알고리즘을 사용하기 위해서는 세 가지 파일이 필요함

Weight file: 훈련된 모델이다, 물체를 발견해내기 위한 알고리즘의 코어.

Cfg file: 알고리즘의 환경설정을 할 수 있는 파일

Name files: 알고리즘이 찾을 수 있는 이름들이 들어있는 파일

코드 설명

yolo 로드하기

# Load Yolo
net = cv2.dnn.readNet("yolov3.weights", "yolov3.cfg")
classes = []
with open("coco.names", "r") as f:
    classes = [line.strip() for line in f.readlines()]
layer_names = net.getLayerNames()
output_layers = [layer_names[i - 1] for i in net.getUnconnectedOutLayers()]
colors = np.random.uniform(0, 255, size=(len(classes), 3))

물체를 찾아내고 싶어하는 이미지 로드, 이미지의 높이와 너비 받기

# Loading image
img = cv2.imread("room_ser.jpg")
img = cv2.resize(img, None, fx=0.4, fy=0.4)
height, width, channels = img.shape

원래 크기의 이미지를 네트워크에 쓸 수 없기 때문에 이 파일을 blob으로 변환해줘야 한다.

Blob

이미지에서 어떠한 특성을 이끌어내고 사이즈를 재조정 할 때 쓰인다.

yolo에서 쓰이는 3가지 크기

- 320 x 320: 작고 정확도 낮음, 속도 빠름

- 609 x 609: 크고 정확도 높음, 속도 느림

- 416 x 416: 중간 크기라 보통의 정확도&속도

오브젝트 찾기

# Detecting objects
blob = cv2.dnn.blobFromImage(img, 0.00392, (416, 416), (0, 0, 0), True, crop=False)
net.setInput(blob)
outs = net.forward(output_layers)

여기서 outs가 발견된 객체들의 모든 정보가 담겨 있는 array다.

발견된 객체들의 위치(Bounding box의 좌표값) 및 객체의 범주[class](Confidence score)가 담겨 있다.

Bounding box

모델은 사각형의 좌상단 좌표(x1, y1)과 우하단 좌표(x2, y2)좌표를 반환한다.
사각형의 좌표 형식은 모델마다 상이.

Confidence score

예측한 box 내 존재하는 객체의 범주를 예측한 확률의 최대값.
ex) 객체를 책상이라고 예측한 후 confidence score가 0.8 → 객체가 책상일 확률 80%.

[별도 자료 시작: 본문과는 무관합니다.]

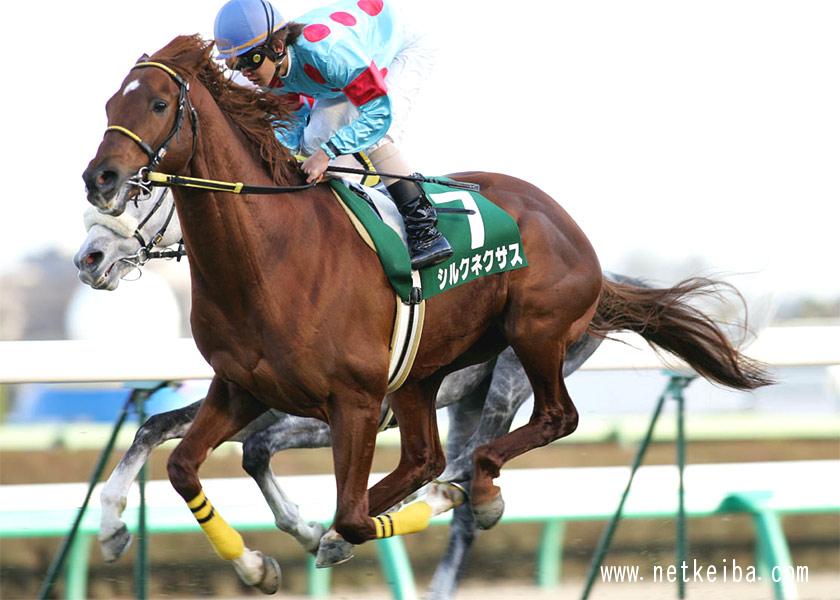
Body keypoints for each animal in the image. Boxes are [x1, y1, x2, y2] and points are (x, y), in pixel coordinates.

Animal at [76, 174, 618, 598]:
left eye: (143, 195)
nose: (89, 258)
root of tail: (600, 276)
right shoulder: (253, 398)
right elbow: (157, 427)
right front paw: (112, 529)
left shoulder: (332, 410)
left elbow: (256, 451)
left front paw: (313, 531)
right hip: (467, 400)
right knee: (456, 463)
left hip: (511, 377)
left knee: (474, 457)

이 부분에서 detection은 끝난 것이며 화면에 result만 띄워주면 된다.

결과값 저장하기

# Showing informations on the screen
class_ids = []
confidences = []
boxes = []
for out in outs:
    for detection in out:
				#굳이 왜 이렇게 하는지,,,? confidence = scores.max()하면 안되나
        scores = detection[5:]
        class_id = np.argmax(scores)
        confidence = scores[class_id]
        if confidence > 0.5:
            # Object detected
            center_x = int(detection[0] * width)
            center_y = int(detection[1] * height)
            w = int(detection[2] * width)
            h = int(detection[3] * height)
            # Rectangle coordinates
            x = int(center_x - w / 2)
            y = int(center_y - h / 2)
            boxes.append([x, y, w, h])
            confidences.append(float(confidence))
            class_ids.append(class_id)

outs array를 돌며 confidence값을 계산하고 confidence threshold를 정해준다.

Confidence threshold

허용할 수 있는 최소한의 확률(confidence score)

ex) confidence threshold가 0.5 → 만약 confidence score이 0.5보다 크다면 객체가 정확하게 발견됐음을 알 수 있다. 더 작다면 버린다.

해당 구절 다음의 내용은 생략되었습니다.